● **Written exercise**:
Change every "common name" to "vernacular name" in the rows below, and leave everything else in each line as it is.

## Begin Records to process

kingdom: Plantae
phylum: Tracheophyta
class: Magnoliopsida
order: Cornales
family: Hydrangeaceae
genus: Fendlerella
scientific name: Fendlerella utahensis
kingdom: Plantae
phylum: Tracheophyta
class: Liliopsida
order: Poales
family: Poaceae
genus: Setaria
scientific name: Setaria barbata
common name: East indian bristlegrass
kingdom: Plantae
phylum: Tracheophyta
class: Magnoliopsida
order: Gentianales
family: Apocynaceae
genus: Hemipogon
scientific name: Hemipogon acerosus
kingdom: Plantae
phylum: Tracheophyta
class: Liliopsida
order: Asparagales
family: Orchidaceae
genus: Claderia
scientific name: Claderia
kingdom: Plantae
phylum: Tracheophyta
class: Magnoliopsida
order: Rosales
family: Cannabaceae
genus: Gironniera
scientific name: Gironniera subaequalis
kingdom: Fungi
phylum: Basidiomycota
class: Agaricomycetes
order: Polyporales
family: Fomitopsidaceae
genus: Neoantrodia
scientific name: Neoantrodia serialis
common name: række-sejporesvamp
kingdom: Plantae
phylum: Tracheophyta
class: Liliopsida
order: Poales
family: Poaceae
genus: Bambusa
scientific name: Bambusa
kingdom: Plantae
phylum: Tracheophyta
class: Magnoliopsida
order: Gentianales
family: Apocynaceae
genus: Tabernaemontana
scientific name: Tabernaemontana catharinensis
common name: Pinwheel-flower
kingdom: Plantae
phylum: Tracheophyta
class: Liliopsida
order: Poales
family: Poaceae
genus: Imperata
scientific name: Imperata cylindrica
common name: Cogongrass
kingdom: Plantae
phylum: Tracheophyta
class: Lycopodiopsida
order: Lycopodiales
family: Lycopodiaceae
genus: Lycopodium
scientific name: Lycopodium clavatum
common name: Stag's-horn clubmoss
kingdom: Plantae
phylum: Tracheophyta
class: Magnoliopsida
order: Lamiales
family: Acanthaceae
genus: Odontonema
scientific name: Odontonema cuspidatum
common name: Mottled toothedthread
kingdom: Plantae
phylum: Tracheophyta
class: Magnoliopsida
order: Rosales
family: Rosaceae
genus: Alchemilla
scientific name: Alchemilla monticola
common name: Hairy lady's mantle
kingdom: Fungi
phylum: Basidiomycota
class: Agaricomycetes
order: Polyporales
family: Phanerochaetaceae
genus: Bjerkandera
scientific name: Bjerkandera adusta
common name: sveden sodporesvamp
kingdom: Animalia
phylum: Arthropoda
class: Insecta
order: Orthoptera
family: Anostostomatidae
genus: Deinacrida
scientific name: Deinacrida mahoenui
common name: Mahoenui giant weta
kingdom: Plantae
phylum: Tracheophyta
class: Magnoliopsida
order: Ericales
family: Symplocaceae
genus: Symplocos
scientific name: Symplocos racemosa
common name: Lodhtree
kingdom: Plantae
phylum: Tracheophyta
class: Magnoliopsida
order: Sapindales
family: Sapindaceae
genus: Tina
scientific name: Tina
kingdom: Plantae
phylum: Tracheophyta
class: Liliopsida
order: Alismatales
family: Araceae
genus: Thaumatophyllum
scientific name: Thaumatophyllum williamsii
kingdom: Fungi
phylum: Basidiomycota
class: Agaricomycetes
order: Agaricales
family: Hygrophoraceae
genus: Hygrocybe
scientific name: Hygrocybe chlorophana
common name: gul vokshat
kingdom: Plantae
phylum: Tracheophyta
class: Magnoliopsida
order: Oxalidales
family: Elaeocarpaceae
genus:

## End Records to process

● **Exercise solution**:
kingdom: Plantae
phylum: Tracheophyta
class: Magnoliopsida
order: Cornales
family: Hydrangeaceae
genus: Fendlerella
scientific name: Fendlerella utahensis
kingdom: Plantae
phylum: Tracheophyta
class: Liliopsida
order: Poales
family: Poaceae
genus: Setaria
scientific name: Setaria barbata
vernacular name: East indian bristlegrass
kingdom: Plantae
phylum: Tracheophyta
class: Magnoliopsida
order: Gentianales
family: Apocynaceae
genus: Hemipogon
scientific name: Hemipogon acerosus
kingdom: Plantae
phylum: Tracheophyta
class: Liliopsida
order: Asparagales
family: Orchidaceae
genus: Claderia
scientific name: Claderia
kingdom: Plantae
phylum: Tracheophyta
class: Magnoliopsida
order: Rosales
family: Cannabaceae
genus: Gironniera
scientific name: Gironniera subaequalis
kingdom: Fungi
phylum: Basidiomycota
class: Agaricomycetes
order: Polyporales
family: Fomitopsidaceae
genus: Neoantrodia
scientific name: Neoantrodia serialis
vernacular name: række-sejporesvamp
kingdom: Plantae
phylum: Tracheophyta
class: Liliopsida
order: Poales
family: Poaceae
genus: Bambusa
scientific name: Bambusa
kingdom: Plantae
phylum: Tracheophyta
class: Magnoliopsida
order: Gentianales
family: Apocynaceae
genus: Tabernaemontana
scientific name: Tabernaemontana catharinensis
vernacular name: Pinwheel-flower
kingdom: Plantae
phylum: Tracheophyta
class: Liliopsida
order: Poales
family: Poaceae
genus: Imperata
scientific name: Imperata cylindrica
vernacular name: Cogongrass
kingdom: Plantae
phylum: Tracheophyta
class: Lycopodiopsida
order: Lycopodiales
family: Lycopodiaceae
genus: Lycopodium
scientific name: Lycopodium clavatum
vernacular name: Stag's-horn clubmoss
kingdom: Plantae
phylum: Tracheophyta
class: Magnoliopsida
order: Lamiales
family: Acanthaceae
genus: Odontonema
scientific name: Odontonema cuspidatum
vernacular name: Mottled toothedthread
kingdom: Plantae
phylum: Tracheophyta
class: Magnoliopsida
order: Rosales
family: Rosaceae
genus: Alchemilla
scientific name: Alchemilla monticola
vernacular name: Hairy lady's mantle
kingdom: Fungi
phylum: Basidiomycota
class: Agaricomycetes
order: Polyporales
family: Phanerochaetaceae
genus: Bjerkandera
scientific name: Bjerkandera adusta
vernacular name: sveden sodporesvamp
kingdom: Animalia
phylum: Arthropoda
class: Insecta
order: Orthoptera
family: Anostostomatidae
genus: Deinacrida
scientific name: Deinacrida mahoenui
vernacular name: Mahoenui giant weta
kingdom: Plantae
phylum: Tracheophyta
class: Magnoliopsida
order: Ericales
family: Symplocaceae
genus: Symplocos
scientific name: Symplocos racemosa
vernacular name: Lodhtree
kingdom: Plantae
phylum: Tracheophyta
class: Magnoliopsida
order: Sapindales
family: Sapindaceae
genus: Tina
scientific name: Tina
kingdom: Plantae
phylum: Tracheophyta
class: Liliopsida
order: Alismatales
family: Araceae
genus: Thaumatophyllum
scientific name: Thaumatophyllum williamsii
kingdom: Fungi
phylum: Basidiomycota
class: Agaricomycetes
order: Agaricales
family: Hygrophoraceae
genus: Hygrocybe
scientific name: Hygrocybe chlorophana
vernacular name: gul vokshat
kingdom: Plantae
phylum: Tracheophyta
class: Magnoliopsida
order: Oxalidales
family: Elaeocarpaceae
genus:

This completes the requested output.